The warning comes despite the party making housebuilding one of its defining missions in government

Labour's flagship promise to build 1.5 million homes is collapsing under a mountain of red tape, soaring taxes and spiralling building costs, leading experts warn.

The warning comes despite Labour making housebuilding one of its defining missions in government, with a pledge of £39billion over the next decade for affordable and social housing alongside sweeping planning reforms designed to accelerate development.

Despite this, housebuilding completions in England last year were 20.5 per cent lower than in 2022, marking a third consecutive annual decline, according to official figures.

Now Britain's leading construction economist warns the worst is yet to come.

University College London expert Professor Noble Francis, Economics Director at the Construction Products Association (CPA), said the industry was facing a "perfect storm" of rising costs, mounting regulation, and weakening demand.

New forecasts from the CPA show private housebuilding is set to fall by a further seven per cent this year, with public sector building down four per cent, despite ministers' promise to unleash a new generation of homes.

He warned the Government's priority should be stopping the industry shrinking even further.

"The key issue for the Government is not 1.5 million homes," he said. "The key issue is stopping housebuilding falling further."

He warned Britain risks losing skilled builders for good if the downturn continues, leaving future governments unable to deliver the homes the country desperately needs.

Housebuilding has already fallen for three consecutive years.

"If housebuilding falls for the next 12 to 18 months, then you're into four or five years. You can't keep those capacity and skills. If, or when, housebuilding starts to recover, where will the skills come from?"

He warned once tradesmen leave construction after years of uncertainty and shrinking workloads, many never come back.

Instead, they retrain, retire or move into other industries, leaving Britain without the workforce needed to build hundreds of thousands of homes.

Professor Francis said ministers had piled so many extra rules, taxes and levies onto developers that viable building sites are simply disappearing.

He said it was not one individual policy causing the damage but the cumulative weight of more than ten separate regulations and charges introduced by different parts of government.

Each one may appear reasonable in isolation, he said, but together they are making many housing developments impossible to build.

Among the mounting burdens are biodiversity rules, nutrient neutrality requirements, tougher building regulations, higher employers' National Insurance contributions, increases in the National Living Wage, the Building Safety Levy, new Future Homes Standards, soaring industrial energy bills and fresh steel import tariffs.

The Home Builders Federation estimates those additional costs now add around £76,000 to the cost of a typical new low-rise home built over the past five years.

Professor Francis said there was no escaping the extra costs.

He said: "The buyer has to pay more. Or, if you destroy site viability, the home doesn't get built."

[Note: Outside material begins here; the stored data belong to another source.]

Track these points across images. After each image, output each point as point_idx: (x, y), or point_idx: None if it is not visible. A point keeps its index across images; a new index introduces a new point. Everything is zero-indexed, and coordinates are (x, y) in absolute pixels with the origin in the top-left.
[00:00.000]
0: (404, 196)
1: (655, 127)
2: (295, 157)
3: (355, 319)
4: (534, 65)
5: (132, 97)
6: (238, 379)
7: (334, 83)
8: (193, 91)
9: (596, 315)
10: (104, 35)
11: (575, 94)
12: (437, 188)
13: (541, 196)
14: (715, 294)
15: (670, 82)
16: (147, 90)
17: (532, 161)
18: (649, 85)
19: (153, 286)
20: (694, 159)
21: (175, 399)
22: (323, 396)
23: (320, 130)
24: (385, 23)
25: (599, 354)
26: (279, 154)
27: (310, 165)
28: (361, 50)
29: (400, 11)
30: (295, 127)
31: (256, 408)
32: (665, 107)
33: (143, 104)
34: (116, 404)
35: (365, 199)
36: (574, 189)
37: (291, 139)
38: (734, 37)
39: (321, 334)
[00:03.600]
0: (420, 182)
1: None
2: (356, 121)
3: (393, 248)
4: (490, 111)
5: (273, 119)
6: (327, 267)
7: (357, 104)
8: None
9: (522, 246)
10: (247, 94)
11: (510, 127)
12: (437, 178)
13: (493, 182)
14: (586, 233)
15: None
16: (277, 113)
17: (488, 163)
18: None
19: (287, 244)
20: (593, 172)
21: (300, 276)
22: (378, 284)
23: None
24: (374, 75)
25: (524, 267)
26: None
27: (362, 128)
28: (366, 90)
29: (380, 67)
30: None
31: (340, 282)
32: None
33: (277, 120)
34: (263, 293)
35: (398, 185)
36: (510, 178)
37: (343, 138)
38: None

He also warned the UK is slowly hollowing out its construction industry.

Manufacturers producing bricks, concrete, glass and other essential building materials are mothballing factories or shutting plants altogether after years of falling demand and rising energy costs. Many never reopen.

"There is a long-term gradual hollowing out of manufacturing," he warned.

Professor Francis said Labour's drive to speed up planning decisions and remove barriers to development would help, but would not solve the crisis because many housing sites simply no longer made financial sense to build.

Instead, the biggest barriers are affordability for buyers in the South and the rising cost of building almost everywhere else.

He called on ministers to help solve the problem by reducing the burden on builders by cutting industrial energy costs and temporarily lowering fuel duty to lower costs across the construction supply chain.

He also called for a temporary loan scheme to help first-time buyers onto the housing ladder and measures to reduce mortgage costs.

Without action, he warned, Labour risks presiding over a construction industry that no longer has the capacity to deliver its biggest election promise.

"The key message is with any issue you want to tackle, you need to understand the side effects and the knock-on impacts," he said.

"The Government, in trying to tackle lots of different specific issues individually, hinders its overall objective."

His forecasts suggest England is on course to deliver around 940,000 net additional homes over the current Parliament.